At the end, Bona is indeed Nora Aunor’s work. Bona is Aunor looking, with a bit of melodrama and masochism, how she, an unknown, has become the object of many people’s adoration, the actor becoming the icon.

The power of the tragedienne/icon in Aunor is that she is able to weave a character into a full functioning tapestry of nerves and magic. Even then, you cannot blame those who genuflect before her when they cite the many gems in Bona. There is Aunor running away from her father, the speed of her escape as frantic and funny as it was demented. Aunor looking from the fence into her home where the wake for her father is taking place, fear and love and anxiety etched in a shot that merely shows one half of her face. Aunor peeking from the kitchen, tension personified, the rigid figure melting into the loneliest of embraces with her mother, played with brittle tenderness by Rustica Carpio. Then, there is that scene—when she throws the boiling caldron of water onto Gardo’s body, the wretchedness on her face a troubling chemistry of dementia and despair, and a rage that seems to travel from her scarred soul, in a nuanced form that only Aunor could summon.

You can look for more, but at the end, there is one lesson: Nora Aunor is second to none and no one follows after her. Not yet, anyway. I knew this when I stepped out of the Studio One into the lobby once more. The table that held the flowers was shrouded in black, more like in mourning for the passing of good films that we used to make, and for an actor like Aunor, whose genius might as well be dead in our dreary landscape of commercialism and bad taste.

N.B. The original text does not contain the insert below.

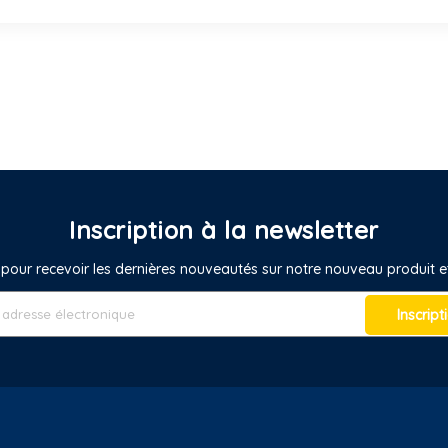
Inscription à la newsletter
pour recevoir les dernières nouveautés sur notre nouveau produit
Inscript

*** Photos culled from the blogs of Willi Pascual and Jojo de Vera as well as the archive of the International Circle of Online Noranians (ICON) e-group.

5 comments:

Noel Vera said...

Is that how they were trying to put it? That Brocka was trying to make it a Philip vehicle? Possible. At the time, he was promoting Philip to high heavens as his next star.

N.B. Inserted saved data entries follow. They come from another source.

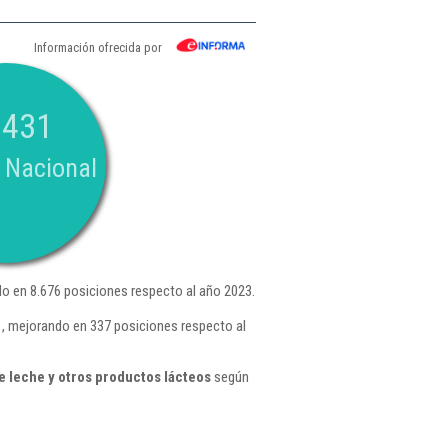
Información ofrecida por
.431
 Nacional
o en 8.676 posiciones respecto al año 2023.
 , mejorando en 337 posiciones respecto al
 leche y otros productos lácteos
según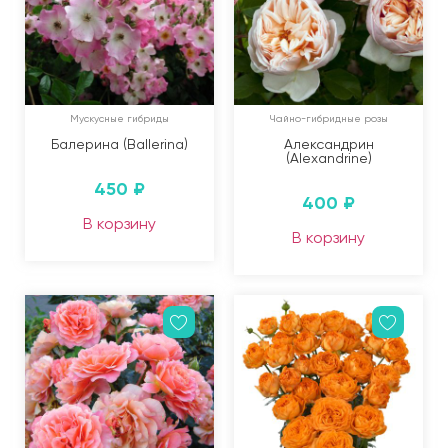
Мускусные гибриды
Чайно-гибридные розы
Балерина (Ballerina)
Александрин
(Alexandrine)
450
₽
400
₽
В корзину
В корзину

Philip can be fine, can do well when used well, but it was Brocka's skill at handling him, and Brocka's insistence on finding good material for him (the Pete Lacaba script of Jaguar comes to mind), Brocka's care in using his best angles and best takes that really made him as an actor. When he went into others' hands he just didn't register all that well.

Yes, Bona's a tremendous film, one of Aunor's best performances.

MICHAEL U. OBENIETA said...

Hi, Noel! Great of you to drop by and post a note. Hey, do you have a review of Bona? Will check your blog asap.

Noel Vera said...

No, I'm working on an article right now.

It was a big scandal, how Brocka sided with Philip and fought all his friends in PETA against Philip. Everyone thought he was a talentless boy toy and Brocka thought he could do something with him (Brocka was right, but so were they).

Looking at Bona again, I can't help but think it's almost like an expose of what Philip's like, as if Brocka was Bona (even rhymes), and Philip was himself (duh). Was the role of Gardo Brocka's way of teasing, maybe testing, maybe even punishing Philip? I wonder.

MICHAEL U. OBENIETA said...

In the end, considering how Philip now seems a caricature of his former thespic stature, karma does have a way against exploiters like Gardo. It was a dire portent of things to come, that simmering pot of water splashed at Philip at the film's end.

Noel Vera said...

Ironically, Mario O'Hara has a wonderful script for him. Titled "Garbo," it's about an aging gay transvestite who had a son; the son is on the run for killing a gangster, and the father (who the son doesn't know is his father) hides him in his apartment for safekeeping. Philip plays the gay transvestite.

They've never worked before. I wish O'Hara could get it produced--it might actually be pretty good.